Dados do Instituto Brasileiro de Geografia e Estatística (IBGE), divulgados no Censo Demográfico 2022, revelam um retrato duro da desigualdade urbana: o país possui 12,4 mil favelas espalhadas por 656 cidades, onde vivem 16,4 milhões de brasileiros, o equivalente a 8,1% da população nacional.


A concentração é maior nas regiões Norte e Sudeste, onde o crescimento desordenado das cidades transformou morros, encostas e periferias em territórios densamente ocupados.
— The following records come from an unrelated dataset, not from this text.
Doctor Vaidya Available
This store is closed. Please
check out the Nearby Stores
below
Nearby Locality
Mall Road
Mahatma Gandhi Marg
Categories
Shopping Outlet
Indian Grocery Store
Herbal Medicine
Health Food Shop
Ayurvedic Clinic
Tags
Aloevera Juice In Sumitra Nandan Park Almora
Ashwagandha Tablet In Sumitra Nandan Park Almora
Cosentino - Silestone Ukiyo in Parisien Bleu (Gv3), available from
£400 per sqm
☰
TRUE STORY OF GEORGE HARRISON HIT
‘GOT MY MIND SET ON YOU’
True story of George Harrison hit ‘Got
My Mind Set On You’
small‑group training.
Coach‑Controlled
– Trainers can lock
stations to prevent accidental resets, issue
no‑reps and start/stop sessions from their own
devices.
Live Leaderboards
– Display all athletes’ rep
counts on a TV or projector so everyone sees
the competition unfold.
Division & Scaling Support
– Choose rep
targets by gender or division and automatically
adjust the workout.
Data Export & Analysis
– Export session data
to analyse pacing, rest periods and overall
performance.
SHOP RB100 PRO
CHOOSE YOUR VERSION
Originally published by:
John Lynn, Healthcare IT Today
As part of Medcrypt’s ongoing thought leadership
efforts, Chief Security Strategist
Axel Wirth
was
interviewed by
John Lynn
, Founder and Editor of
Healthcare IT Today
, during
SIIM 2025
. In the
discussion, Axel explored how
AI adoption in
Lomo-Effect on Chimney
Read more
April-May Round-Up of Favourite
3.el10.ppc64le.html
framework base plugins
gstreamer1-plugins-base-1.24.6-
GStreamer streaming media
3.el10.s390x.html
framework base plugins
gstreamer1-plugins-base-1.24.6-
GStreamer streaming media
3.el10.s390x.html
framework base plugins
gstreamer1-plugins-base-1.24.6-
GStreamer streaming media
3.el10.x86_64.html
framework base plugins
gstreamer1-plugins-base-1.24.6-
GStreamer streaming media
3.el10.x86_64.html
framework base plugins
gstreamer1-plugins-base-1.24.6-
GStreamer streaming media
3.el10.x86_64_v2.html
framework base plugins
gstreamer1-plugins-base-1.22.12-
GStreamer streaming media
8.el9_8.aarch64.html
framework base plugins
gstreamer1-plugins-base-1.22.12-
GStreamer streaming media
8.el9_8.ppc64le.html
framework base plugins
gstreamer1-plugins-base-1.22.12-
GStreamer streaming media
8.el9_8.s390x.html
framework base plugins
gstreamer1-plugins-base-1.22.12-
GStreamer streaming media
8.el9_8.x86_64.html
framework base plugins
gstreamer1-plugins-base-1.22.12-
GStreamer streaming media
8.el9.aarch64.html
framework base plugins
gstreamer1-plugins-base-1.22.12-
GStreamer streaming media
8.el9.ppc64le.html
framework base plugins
Entre as maiores comunidades do país estão a Rocinha, no Rio de Janeiro, Sol Nascente, no Distrito Federal, e Paraisópolis, em São Paulo — verdadeiras cidades dentro das cidades.

Mas o número frio das estatísticas esconde um debate explosivo: segurança, presença do Estado e desenvolvimento social.


Nas favelas brasileiras, a realidade diária mistura falta de infraestrutura, serviços públicos precários e tensão constante com operações policiais. Enquanto governos anunciam programas e operações, moradores ainda convivem com ausência histórica de políticas estruturais de educação, urbanização, saneamento e oportunidades econômicas.

Especialistas apontam que o problema não é apenas urbano — é político. Em muitos casos, projetos voltados para essas comunidades surgem com força em períodos eleitorais e desaparecem logo depois das urnas fecharem.


A crítica recorrente é de que parte da classe política prefere investir em propaganda e discursos sobre segurança, em vez de políticas públicas duradouras capazes de mudar o cotidiano dessas regiões.


O impacto é direto na vida de milhões de brasileiros:


  • jovens com menos acesso a educação de qualidade;

  • famílias vivendo em áreas vulneráveis a enchentes e deslizamentos;

  • trabalhadores enfrentando longas jornadas de deslocamento;

  • e comunidades frequentemente tratadas apenas como problema de segurança pública.



Mesmo diante das dificuldades, as favelas também são territórios de potência social e cultural, onde surgem iniciativas comunitárias, empreendedores locais e projetos sociais que mantêm viva a esperança de transformação.


A pergunta que permanece ecoando é simples e incomoda:


até quando o Brasil vai tratar milhões de brasileiros como estatística, e não como prioridade de Estado?